#### Work to complete
1. In the autopsy review text below, copy the passage that begins with the words "Our pilot study" and ends after the words "with quality issues.".
2. According to the autopsy review text, what were the most common causes of class I errors in the study?

#### Document text
________________________________________
The patient quality issues identified were specifically related to patient evaluation/data acquisition in 5 (5%) cases, clinical decision making in 4 (4%) cases, performing a treatment or a procedure in 4 (4%) cases, and communication and coordination in 2 (2%) cases. No cases were identified as having issues related to documentation, policy compliance, supervision, or professionalism. Other elements including expected or unexpected mortality at the time of death, adverse events, death after a procedure, and death within 48 hours of admission did not show a statistically significant association with diagnostic discrepancy.

Discussion

The decline in hospital autopsy numbers has been driven in part by the widely held belief among surveyed clinicians that advances in diagnostic and imaging modalities have rendered the autopsy obsolete.[4] Despite this popular notion, most studies on this topic have found no significant change over time in the frequency with which the autopsy reveals important, unsuspected findings.[4,7,12-15] A single notable exception is a meta-analysis study which found a decline in the rate of major errors detected at autopsy in recent decades.[2] However, the study concluded that although the rate was declining, it remained sufficiently high (8%-24% for major errors) to warrant continued use of the autopsy as a quality management tool.

Our pilot study demonstrates how an autopsy mortality review form may be used to correlate diagnostic discrepancies found at autopsy with important patient outcome and quality indicators. In our study, diagnostic discrepancies found at autopsy were found to be significantly associated with unexpected deaths, adequacy of diagnostic workup, whether abnormal laboratory values were addressed, and with quality issues.

Such information provides a basis for improving processes and patient outcomes. For example, pulmonary embolism and infections were the most common causes of class I errors in our study. Both are common complications in hospitalized patients that can often be prevented with vigilant precautions. Analysis of protocols and processes that are in place with an emphasis on early diagnosis and prophylaxis would be expected to improve outcomes. In a similar fashion, protocols and processes that might assure the adequacy of the diagnostic workup and follow-up on abnormal lab values would also be expected to decrease significant discrepancies. Interventions such as improved and standardized laboratory testing protocols, reflex testing, and automated prompts could be attempted. When such interventions are attempted, it would be important to continue to perform the standardized autopsy mortality review, in order to assess whether discrepancy rates were improving.
________________________________________
#### Raw data

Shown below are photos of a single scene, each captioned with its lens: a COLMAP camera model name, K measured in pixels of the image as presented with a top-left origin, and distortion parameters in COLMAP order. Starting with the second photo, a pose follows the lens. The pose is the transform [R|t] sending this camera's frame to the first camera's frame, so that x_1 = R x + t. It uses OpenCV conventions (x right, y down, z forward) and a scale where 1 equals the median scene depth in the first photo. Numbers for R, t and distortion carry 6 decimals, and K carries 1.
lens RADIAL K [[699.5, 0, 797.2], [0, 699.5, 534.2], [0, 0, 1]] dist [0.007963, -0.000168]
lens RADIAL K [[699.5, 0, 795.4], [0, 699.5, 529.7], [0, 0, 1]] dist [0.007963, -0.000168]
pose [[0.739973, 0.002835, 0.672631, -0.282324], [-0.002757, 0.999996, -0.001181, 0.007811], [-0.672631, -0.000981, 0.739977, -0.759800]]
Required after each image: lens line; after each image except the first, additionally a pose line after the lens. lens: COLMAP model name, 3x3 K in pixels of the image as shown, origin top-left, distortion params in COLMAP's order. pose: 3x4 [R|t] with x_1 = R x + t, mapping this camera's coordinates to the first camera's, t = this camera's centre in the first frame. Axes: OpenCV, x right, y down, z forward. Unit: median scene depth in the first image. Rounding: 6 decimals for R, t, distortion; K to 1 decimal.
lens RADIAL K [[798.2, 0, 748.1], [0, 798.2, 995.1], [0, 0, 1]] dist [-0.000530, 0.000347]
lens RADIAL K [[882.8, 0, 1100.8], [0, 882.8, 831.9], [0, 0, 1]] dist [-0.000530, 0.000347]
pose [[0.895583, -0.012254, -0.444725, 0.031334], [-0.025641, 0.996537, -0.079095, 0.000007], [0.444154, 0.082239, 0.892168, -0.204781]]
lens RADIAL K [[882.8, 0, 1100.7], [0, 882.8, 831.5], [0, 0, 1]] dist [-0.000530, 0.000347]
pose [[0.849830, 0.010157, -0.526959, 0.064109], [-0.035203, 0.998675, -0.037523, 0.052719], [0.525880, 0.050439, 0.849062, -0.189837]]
________________________________________
#### Solutions to the problems
1.
Our pilot study demonstrates how an autopsy mortality review form may be used to correlate diagnostic discrepancies found at autopsy with important patient outcome and quality indicators. In our study, diagnostic discrepancies found at autopsy were found to be significantly associated with unexpected deaths, adequacy of diagnostic workup, whether abnormal laboratory values were addressed, and with quality issues.

2. Pulmonary embolism and infections.